When the wearables market heated up earlier this year, Google was cagey. The company would not comment on any potential ads for the smartwatches its software powers or its own connected devices. People close to the company told Ad Age the products were far too young for its engineers even to consider the topic.

Now, it's evident the search giant has looked at the future and it sees ads ... everywhere.

In a December letter to the SEC, released on Tuesday, Google said in a "few years" the search giant may be serving ads on "refrigerators, car dashboards, thermostats, glasses, and watches, to name just a few possibilities."

The letter came in response to a plea from the SEC to break out revenue derived from mobile, which Google currently does not do.
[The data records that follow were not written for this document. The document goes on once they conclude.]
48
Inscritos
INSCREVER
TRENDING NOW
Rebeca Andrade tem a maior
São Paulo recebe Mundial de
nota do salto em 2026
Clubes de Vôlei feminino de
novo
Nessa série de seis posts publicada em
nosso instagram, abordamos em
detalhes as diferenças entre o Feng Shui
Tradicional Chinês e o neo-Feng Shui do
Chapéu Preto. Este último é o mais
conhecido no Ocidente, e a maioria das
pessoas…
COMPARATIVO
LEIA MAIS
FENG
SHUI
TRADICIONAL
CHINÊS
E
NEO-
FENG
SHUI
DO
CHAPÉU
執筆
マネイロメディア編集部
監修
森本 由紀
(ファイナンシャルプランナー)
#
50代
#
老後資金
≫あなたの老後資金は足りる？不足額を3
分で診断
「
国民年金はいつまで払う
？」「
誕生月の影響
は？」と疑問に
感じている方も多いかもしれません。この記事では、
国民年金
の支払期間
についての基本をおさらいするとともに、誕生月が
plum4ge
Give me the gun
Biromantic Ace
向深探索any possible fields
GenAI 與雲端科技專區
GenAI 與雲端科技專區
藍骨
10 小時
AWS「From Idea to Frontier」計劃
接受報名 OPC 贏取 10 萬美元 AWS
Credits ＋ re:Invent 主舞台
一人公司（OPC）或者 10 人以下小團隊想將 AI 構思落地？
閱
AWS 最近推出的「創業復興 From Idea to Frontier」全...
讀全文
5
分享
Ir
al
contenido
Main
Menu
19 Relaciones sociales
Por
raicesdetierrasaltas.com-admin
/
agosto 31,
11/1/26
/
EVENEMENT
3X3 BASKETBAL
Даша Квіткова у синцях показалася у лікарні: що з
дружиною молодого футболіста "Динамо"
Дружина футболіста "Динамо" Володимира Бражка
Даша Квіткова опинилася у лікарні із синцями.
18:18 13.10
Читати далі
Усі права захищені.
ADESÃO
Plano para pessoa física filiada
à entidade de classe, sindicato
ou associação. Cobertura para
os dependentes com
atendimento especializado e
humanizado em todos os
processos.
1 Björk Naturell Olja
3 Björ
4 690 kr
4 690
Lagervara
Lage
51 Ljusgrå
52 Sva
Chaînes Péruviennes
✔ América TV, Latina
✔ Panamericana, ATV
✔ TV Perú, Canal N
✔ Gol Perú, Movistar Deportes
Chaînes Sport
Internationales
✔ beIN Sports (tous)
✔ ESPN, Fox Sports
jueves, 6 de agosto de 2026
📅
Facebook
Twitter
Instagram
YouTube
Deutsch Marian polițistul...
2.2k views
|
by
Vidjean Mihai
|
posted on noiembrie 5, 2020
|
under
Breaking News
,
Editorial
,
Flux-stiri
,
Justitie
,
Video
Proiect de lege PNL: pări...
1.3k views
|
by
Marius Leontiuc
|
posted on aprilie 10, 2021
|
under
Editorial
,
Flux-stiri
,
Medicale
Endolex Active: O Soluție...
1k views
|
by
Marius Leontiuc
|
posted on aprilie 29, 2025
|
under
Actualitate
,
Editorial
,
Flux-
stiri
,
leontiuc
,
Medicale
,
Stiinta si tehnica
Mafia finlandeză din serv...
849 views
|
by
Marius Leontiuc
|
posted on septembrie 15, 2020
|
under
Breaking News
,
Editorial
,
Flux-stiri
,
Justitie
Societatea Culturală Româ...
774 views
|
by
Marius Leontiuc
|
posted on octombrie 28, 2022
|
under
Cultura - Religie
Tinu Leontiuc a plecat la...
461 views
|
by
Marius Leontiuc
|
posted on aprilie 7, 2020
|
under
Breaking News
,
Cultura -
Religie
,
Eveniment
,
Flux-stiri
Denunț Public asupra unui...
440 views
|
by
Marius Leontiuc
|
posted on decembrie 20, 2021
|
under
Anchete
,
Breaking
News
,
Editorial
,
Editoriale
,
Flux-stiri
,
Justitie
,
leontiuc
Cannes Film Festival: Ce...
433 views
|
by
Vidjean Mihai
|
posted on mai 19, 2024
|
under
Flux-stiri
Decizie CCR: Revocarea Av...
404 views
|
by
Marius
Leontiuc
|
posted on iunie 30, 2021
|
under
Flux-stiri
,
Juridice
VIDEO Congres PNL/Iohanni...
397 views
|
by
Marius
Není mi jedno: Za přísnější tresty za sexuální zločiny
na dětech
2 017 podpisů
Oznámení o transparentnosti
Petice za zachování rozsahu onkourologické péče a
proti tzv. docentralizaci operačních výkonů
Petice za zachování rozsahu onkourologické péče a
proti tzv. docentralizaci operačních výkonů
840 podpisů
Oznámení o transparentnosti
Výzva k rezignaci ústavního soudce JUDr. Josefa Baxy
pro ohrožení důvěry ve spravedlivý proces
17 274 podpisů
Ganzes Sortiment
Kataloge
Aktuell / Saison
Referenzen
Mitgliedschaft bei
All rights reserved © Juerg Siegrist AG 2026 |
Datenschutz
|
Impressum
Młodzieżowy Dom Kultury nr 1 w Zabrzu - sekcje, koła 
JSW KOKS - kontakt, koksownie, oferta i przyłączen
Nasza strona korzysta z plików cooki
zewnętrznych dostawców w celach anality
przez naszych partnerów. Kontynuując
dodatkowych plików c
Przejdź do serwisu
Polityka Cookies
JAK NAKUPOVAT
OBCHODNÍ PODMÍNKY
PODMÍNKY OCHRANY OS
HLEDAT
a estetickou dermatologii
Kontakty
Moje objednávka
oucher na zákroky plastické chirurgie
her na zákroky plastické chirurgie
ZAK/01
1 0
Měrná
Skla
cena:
But Google defended the practice, arguing that the concept of "mobile" was rapidly to a sort of ambient advertising on a great many devices.

"It is increasingly challenging to define what exactly a 'mobile' platform is from period to period," Google wrote in the letter, "and what it will be going forward."

Along with other tech giants, Google is rapidly pursuing the lucrative potential of connected devices, called the Internet of Things. It has signed deals with several automotive companies to put its Android operating system, which has around 80% market share, into consumer vehicles. In January, the company bought Nest, the makers of a smart-home thermostat, for $3.2 billion.

And Google has been flexing its marketing muscle for its own devices, including Chromebook, Nexus phones and Google Glass, the futuristic headwear it is bringing to market. Last week, the company hired Ivy Ross, a veteran marketing executive, to lead Glass.

The SEC had asked Google to break down its ad revenue figures on mobile, as Facebook and Twitter do. Google last posted its average cost-per-click in the third quarter of 2011.

In its latest earnings statement, from April, Google reported its ad prices had suffered from a shift to mobile search. Still, the company posted ad revenues of $13.9 billion for the quarter, a 17% annual increase.